Now she would like to pursue a Bachelor of Arts degree progamme, “which would help me help my family and allow me to contribute to society”. Mannki Nag has come a little closer to realising her dream: her fate touched a large number of brothers and sisters who donated, enabling Mannki to pursue her studies.
A midwife without borders
The medical station run by Doctors without Borders (Médecins Sans Frontières, MSF) was within earshot of the fighting. “But I’ve never felt fear. Never! Not once. I can feel God carrying me. And I’m sure that He decides what is best for me.” For three months, Angela Schwarz, a midwife from Switzerland, worked in a medical station in Agok in South Sudan.
As head-midwife, Angela worked eight to fourteen hours a day, assisted by four to six midwives on every shift. Angela’s walkie-talkie squawks: “A woman’s haemorrhaging. Can you come quickly?” It is midnight. She had just gone to bed. She jumps up and runs over. Someone needs her.
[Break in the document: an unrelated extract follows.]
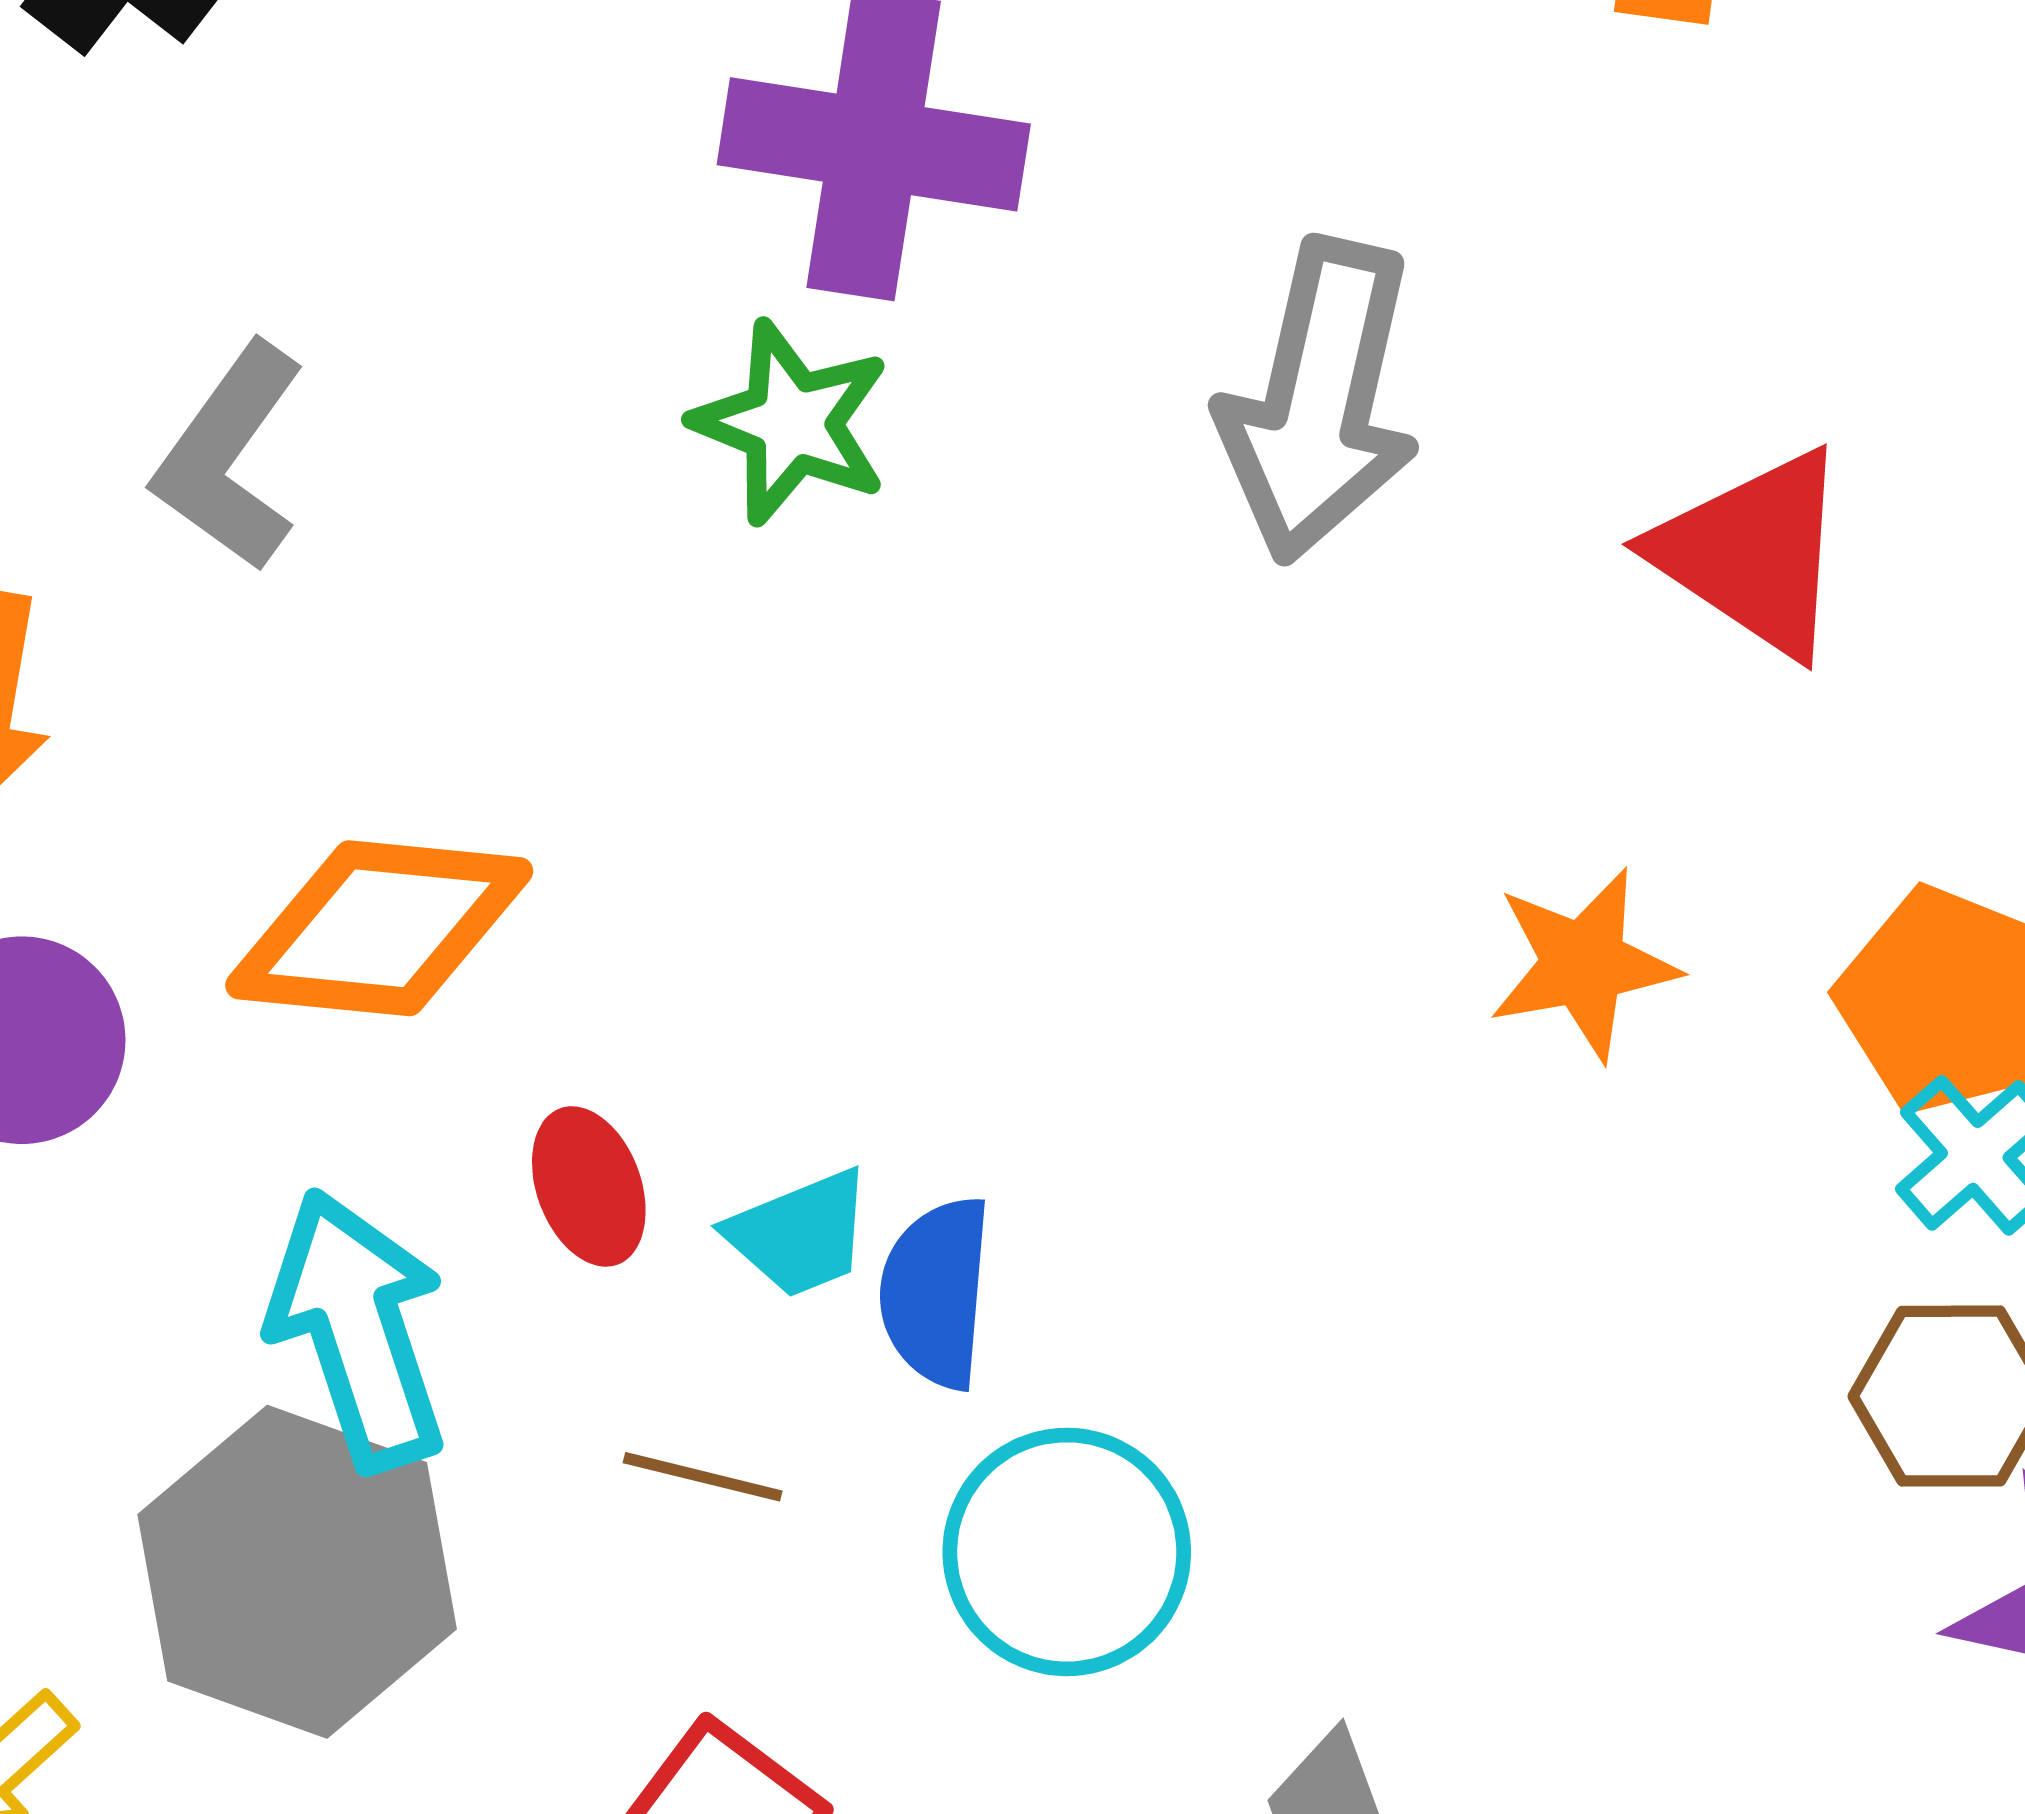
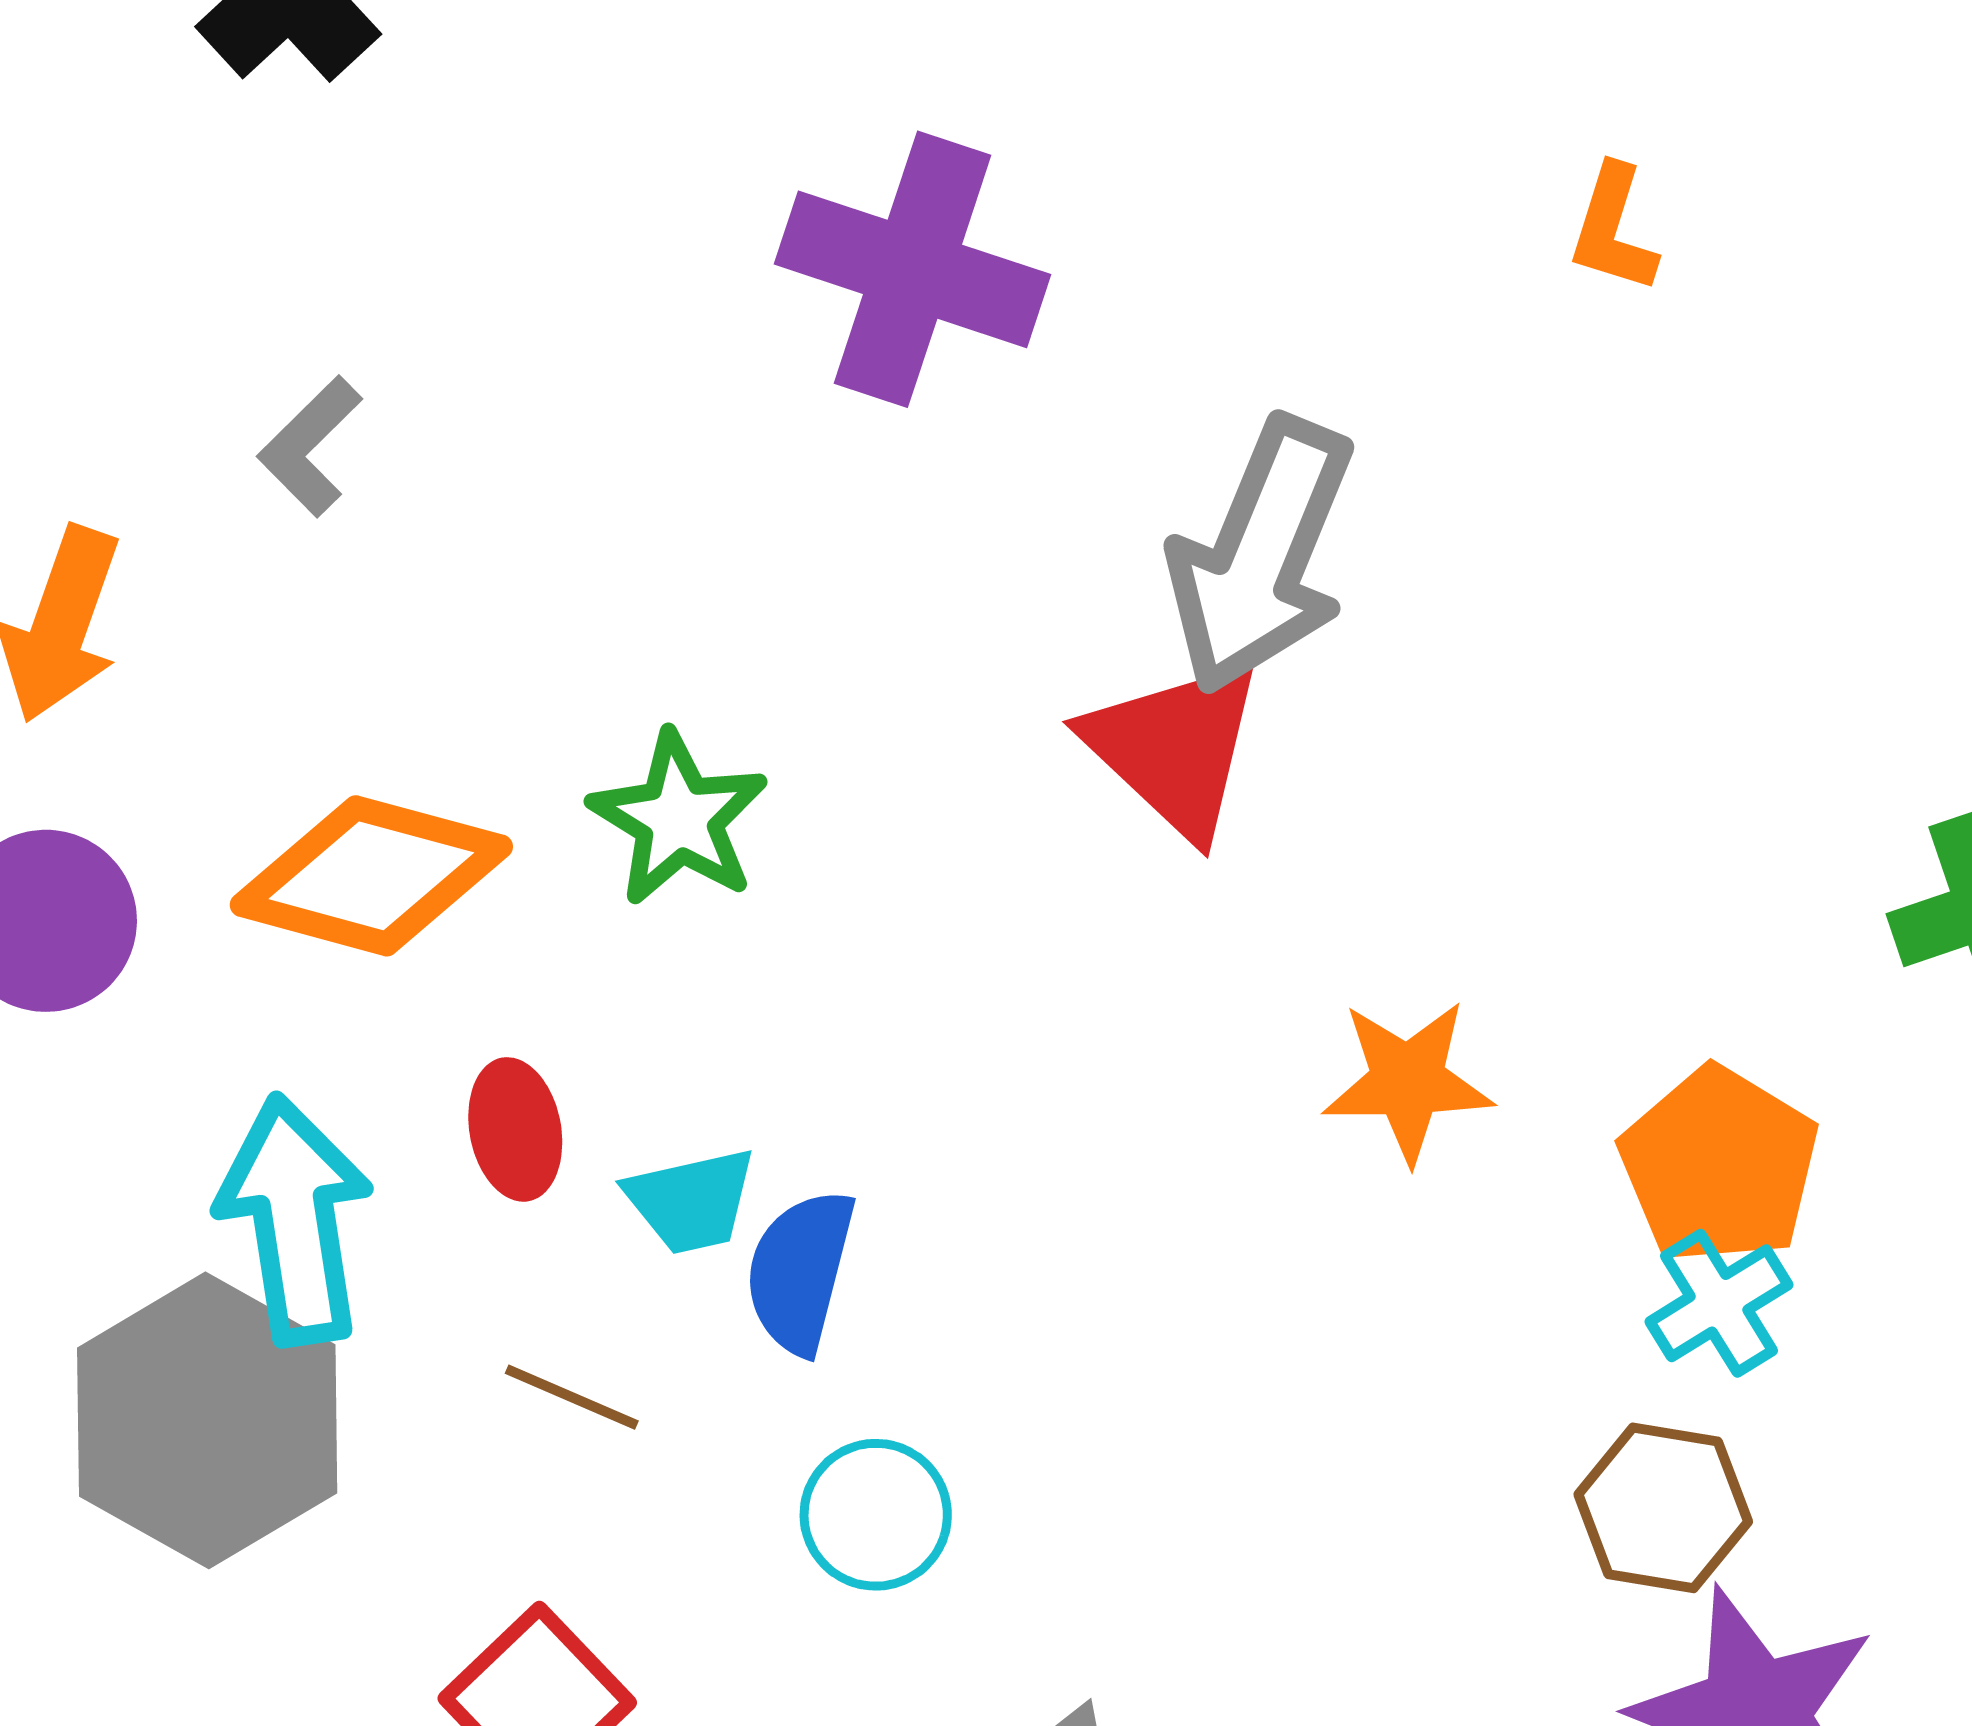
green star: (791, 423) -> (679, 819), moved
gray L-shape: (229, 457) -> (310, 446), size x0.7
red triangle: (1753, 553) -> (1175, 748), moved
cyan circle: (1067, 1552) -> (876, 1515), size x0.7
The women who come to the medical station are very tall—many are six feet tall. At six to seven months pregnant they do not weigh more than 60 or 65 kilograms. There is not enough to eat. “Nothing grows here,“ Angela says. She is very happy when they make it to the hospital, when a mother comes, and they can treat her for malaria.
“You sit there every day and you pray, you help, you hope, and resuscitate.” But when you have delivered a healthy child, when you have saved a woman and her child, when they look at you with grateful eyes …” Angela, herself a mother of two and a grandmother of three, pauses and continues quietly, “… this is it, this is your salary.”